[Start of Attachment]

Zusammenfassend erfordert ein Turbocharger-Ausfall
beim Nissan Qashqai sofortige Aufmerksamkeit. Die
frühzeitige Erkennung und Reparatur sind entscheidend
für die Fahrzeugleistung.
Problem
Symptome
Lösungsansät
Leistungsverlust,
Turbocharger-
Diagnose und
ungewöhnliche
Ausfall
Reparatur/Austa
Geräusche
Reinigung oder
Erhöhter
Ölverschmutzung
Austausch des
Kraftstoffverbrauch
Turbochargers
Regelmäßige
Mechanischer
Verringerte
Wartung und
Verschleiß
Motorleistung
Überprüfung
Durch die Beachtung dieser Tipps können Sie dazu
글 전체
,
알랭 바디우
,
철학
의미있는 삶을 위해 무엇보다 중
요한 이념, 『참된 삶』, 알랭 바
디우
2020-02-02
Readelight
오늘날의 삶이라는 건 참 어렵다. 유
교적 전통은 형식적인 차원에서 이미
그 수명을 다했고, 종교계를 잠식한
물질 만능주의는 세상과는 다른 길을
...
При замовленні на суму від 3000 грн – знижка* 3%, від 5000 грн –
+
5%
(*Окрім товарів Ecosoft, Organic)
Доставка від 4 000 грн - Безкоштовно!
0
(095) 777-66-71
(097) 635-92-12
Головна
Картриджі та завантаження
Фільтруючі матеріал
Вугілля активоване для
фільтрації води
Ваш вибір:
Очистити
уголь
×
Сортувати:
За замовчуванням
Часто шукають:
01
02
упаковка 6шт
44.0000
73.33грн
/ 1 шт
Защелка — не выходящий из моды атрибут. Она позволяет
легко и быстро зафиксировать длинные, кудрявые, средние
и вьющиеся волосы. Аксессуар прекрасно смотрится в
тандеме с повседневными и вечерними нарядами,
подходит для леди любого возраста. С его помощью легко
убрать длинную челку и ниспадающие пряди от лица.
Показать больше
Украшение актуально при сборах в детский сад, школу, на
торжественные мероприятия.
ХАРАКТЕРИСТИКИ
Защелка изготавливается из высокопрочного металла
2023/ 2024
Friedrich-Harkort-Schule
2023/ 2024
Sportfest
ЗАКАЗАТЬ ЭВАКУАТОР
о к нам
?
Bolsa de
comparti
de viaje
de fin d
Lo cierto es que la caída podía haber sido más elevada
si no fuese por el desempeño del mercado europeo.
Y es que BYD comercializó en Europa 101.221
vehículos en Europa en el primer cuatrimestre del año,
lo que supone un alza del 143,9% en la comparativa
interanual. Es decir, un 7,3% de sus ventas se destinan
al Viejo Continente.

[End of Attachment]

Problem to solve
Can you retype all of the rows above line for line, keeping every character, space, and line break unchanged?

Response
Zusammenfassend erfordert ein Turbocharger-Ausfall
beim Nissan Qashqai sofortige Aufmerksamkeit. Die
frühzeitige Erkennung und Reparatur sind entscheidend
für die Fahrzeugleistung.
Problem
Symptome
Lösungsansät
Leistungsverlust,
Turbocharger-
Diagnose und
ungewöhnliche
Ausfall
Reparatur/Austa
Geräusche
Reinigung oder
Erhöhter
Ölverschmutzung
Austausch des
Kraftstoffverbrauch
Turbochargers
Regelmäßige
Mechanischer
Verringerte
Wartung und
Verschleiß
Motorleistung
Überprüfung
Durch die Beachtung dieser Tipps können Sie dazu
글 전체
,
알랭 바디우
,
철학
의미있는 삶을 위해 무엇보다 중
요한 이념, 『참된 삶』, 알랭 바
디우
2020-02-02
Readelight
오늘날의 삶이라는 건 참 어렵다. 유
교적 전통은 형식적인 차원에서 이미
그 수명을 다했고, 종교계를 잠식한
물질 만능주의는 세상과는 다른 길을
...
При замовленні на суму від 3000 грн – знижка* 3%, від 5000 грн –
+
5%
(*Окрім товарів Ecosoft, Organic)
Доставка від 4 000 грн - Безкоштовно!
0
(095) 777-66-71
(097) 635-92-12
Головна
Картриджі та завантаження
Фільтруючі матеріал
Вугілля активоване для
фільтрації води
Ваш вибір:
Очистити
уголь
×
Сортувати:
За замовчуванням
Часто шукають:
01
02
упаковка 6шт
44.0000
73.33грн
/ 1 шт
Защелка — не выходящий из моды атрибут. Она позволяет
легко и быстро зафиксировать длинные, кудрявые, средние
и вьющиеся волосы. Аксессуар прекрасно смотрится в
тандеме с повседневными и вечерними нарядами,
подходит для леди любого возраста. С его помощью легко
убрать длинную челку и ниспадающие пряди от лица.
Показать больше
Украшение актуально при сборах в детский сад, школу, на
торжественные мероприятия.
ХАРАКТЕРИСТИКИ
Защелка изготавливается из высокопрочного металла
2023/ 2024
Friedrich-Harkort-Schule
2023/ 2024
Sportfest
ЗАКАЗАТЬ ЭВАКУАТОР
о к нам
?
Bolsa de
comparti
de viaje
de fin d
Lo cierto es que la caída podía haber sido más elevada
si no fuese por el desempeño del mercado europeo.
Y es que BYD comercializó en Europa 101.221
vehículos en Europa en el primer cuatrimestre del año,
lo que supone un alza del 143,9% en la comparativa
interanual. Es decir, un 7,3% de sus ventas se destinan
al Viejo Continente.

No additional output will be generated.